> **Task goal**
Reproduce every row below word for word, leaving the pictures out of your answer.
======== Source data ========
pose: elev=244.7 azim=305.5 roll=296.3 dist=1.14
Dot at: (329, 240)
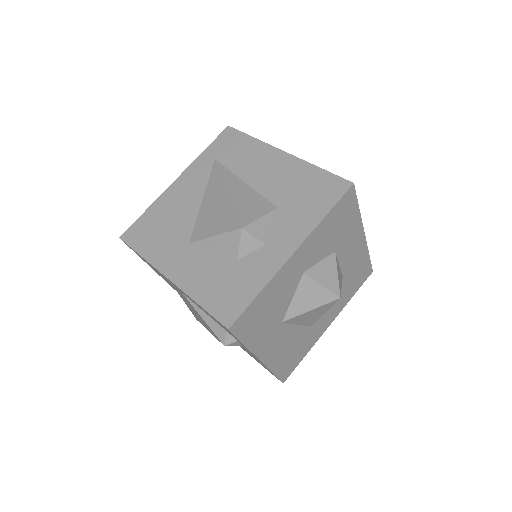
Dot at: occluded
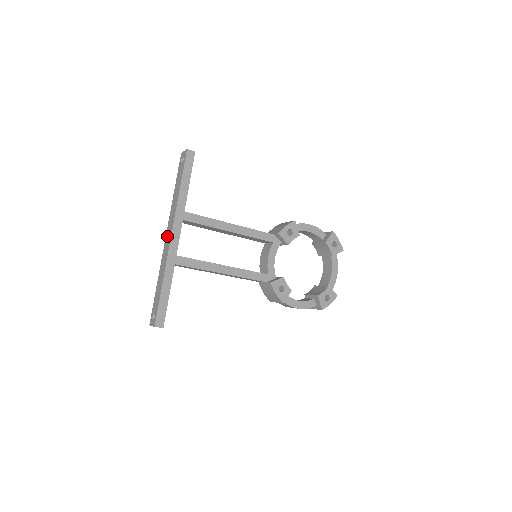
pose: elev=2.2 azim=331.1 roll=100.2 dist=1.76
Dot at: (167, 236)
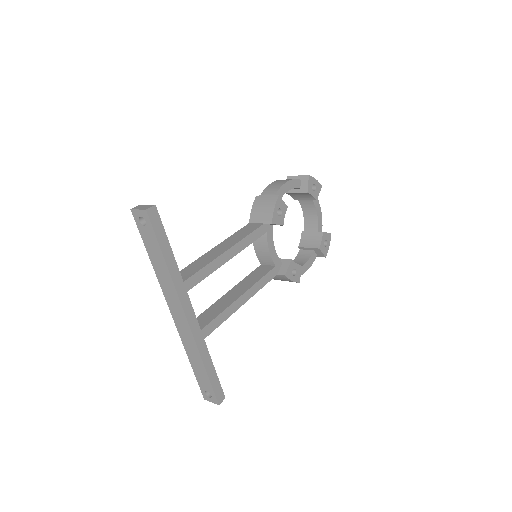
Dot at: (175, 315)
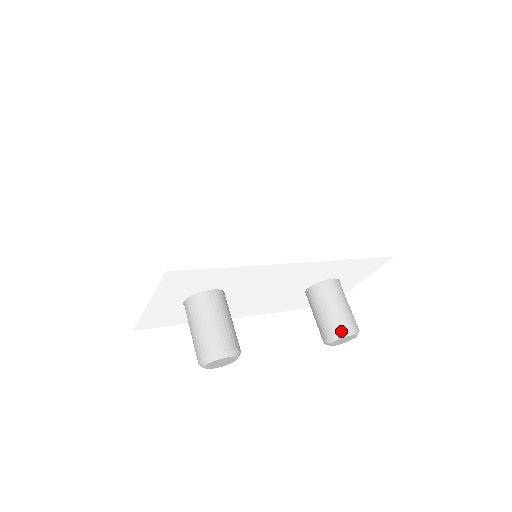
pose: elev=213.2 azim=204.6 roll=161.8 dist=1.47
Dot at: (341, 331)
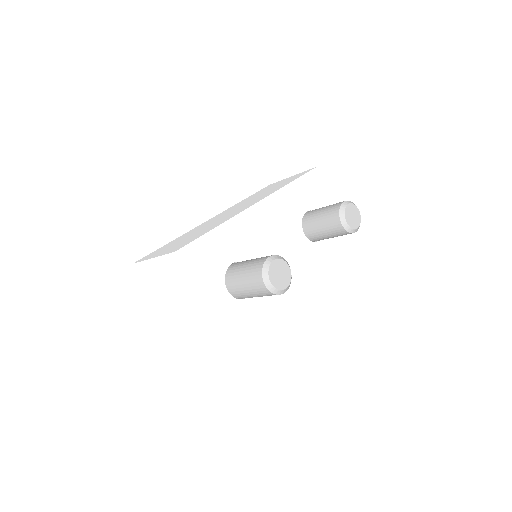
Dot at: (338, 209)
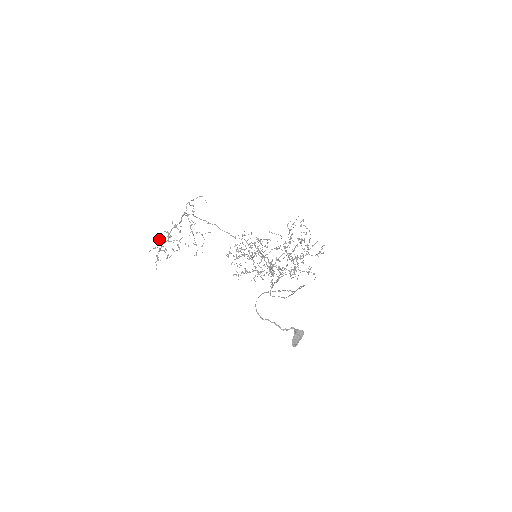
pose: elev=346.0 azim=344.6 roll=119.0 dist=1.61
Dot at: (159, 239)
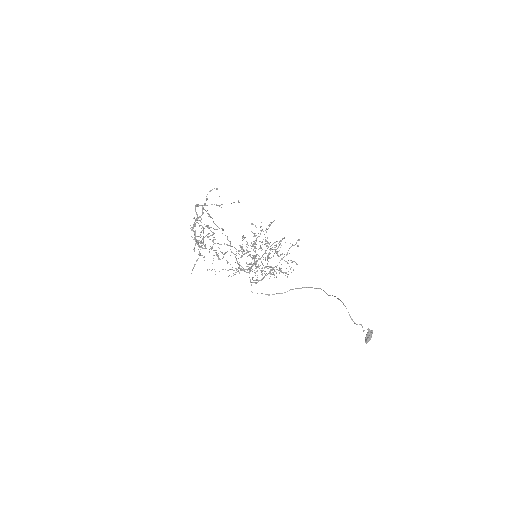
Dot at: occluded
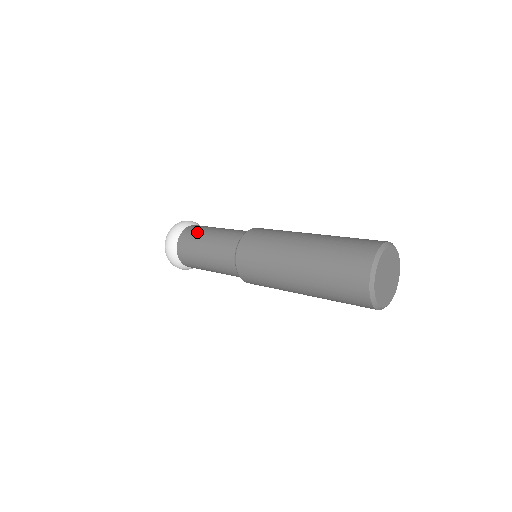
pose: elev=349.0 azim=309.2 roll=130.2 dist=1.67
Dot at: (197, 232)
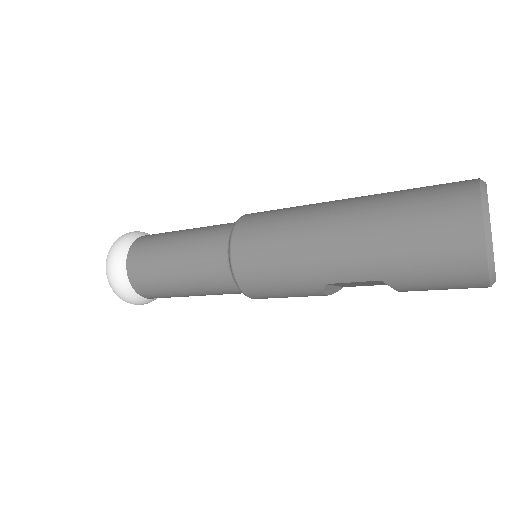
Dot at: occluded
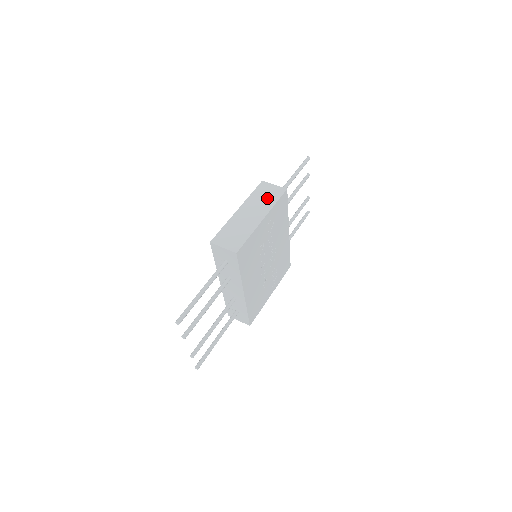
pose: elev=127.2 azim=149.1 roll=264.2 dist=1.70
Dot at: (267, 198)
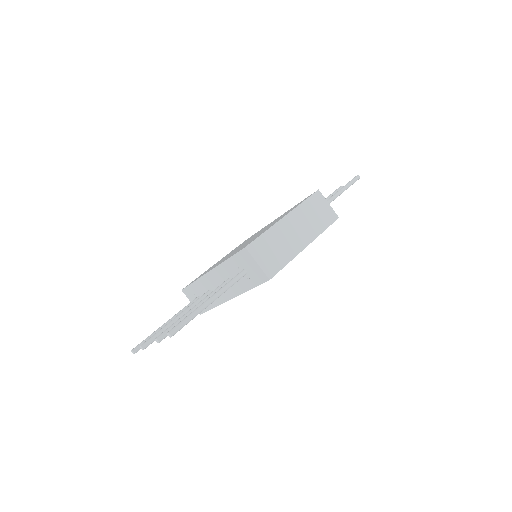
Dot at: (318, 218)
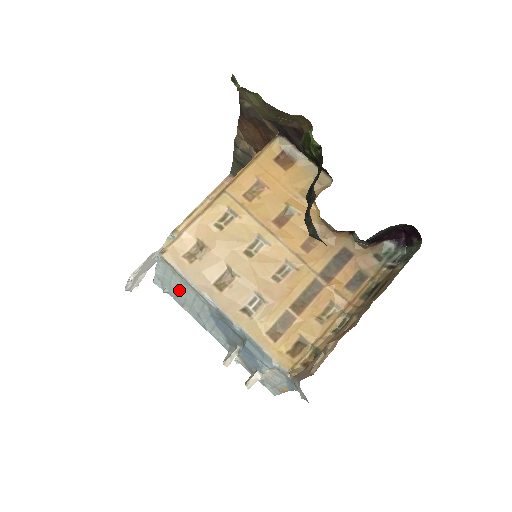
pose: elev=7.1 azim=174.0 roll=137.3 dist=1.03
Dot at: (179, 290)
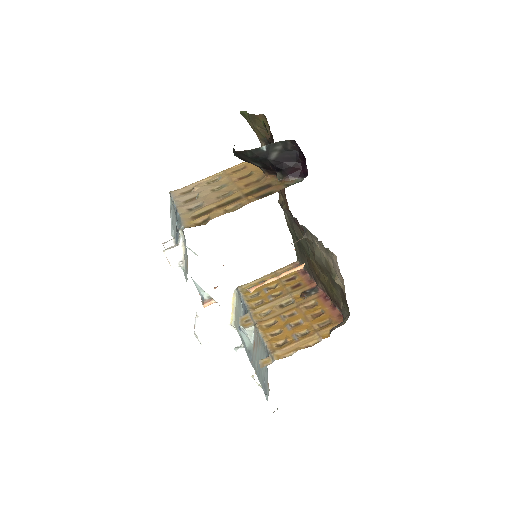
========
> **Answer to the exercise**
pose: elev=244.7 azim=305.5 roll=296.3 dist=1.14
Dot at: (329, 240)
Dot at: occluded
pose: elev=2.2 azim=331.1 roll=100.2 dist=1.76
Dot at: (167, 236)
Dot at: (175, 315)
pose: elev=213.2 azim=204.6 roll=161.8 dist=1.47
Dot at: (341, 331)
Dot at: (338, 209)
pose: elev=346.0 azim=344.6 roll=119.0 dist=1.61
Dot at: (159, 239)
Dot at: occluded
pose: elev=349.0 azim=309.2 roll=130.2 dist=1.67
Dot at: (197, 232)
Dot at: occluded
pose: elev=127.2 azim=149.1 roll=264.2 dist=1.70
Dot at: (267, 198)
Dot at: (318, 218)
pose: elev=7.1 azim=174.0 roll=137.3 dist=1.03
Dot at: (179, 290)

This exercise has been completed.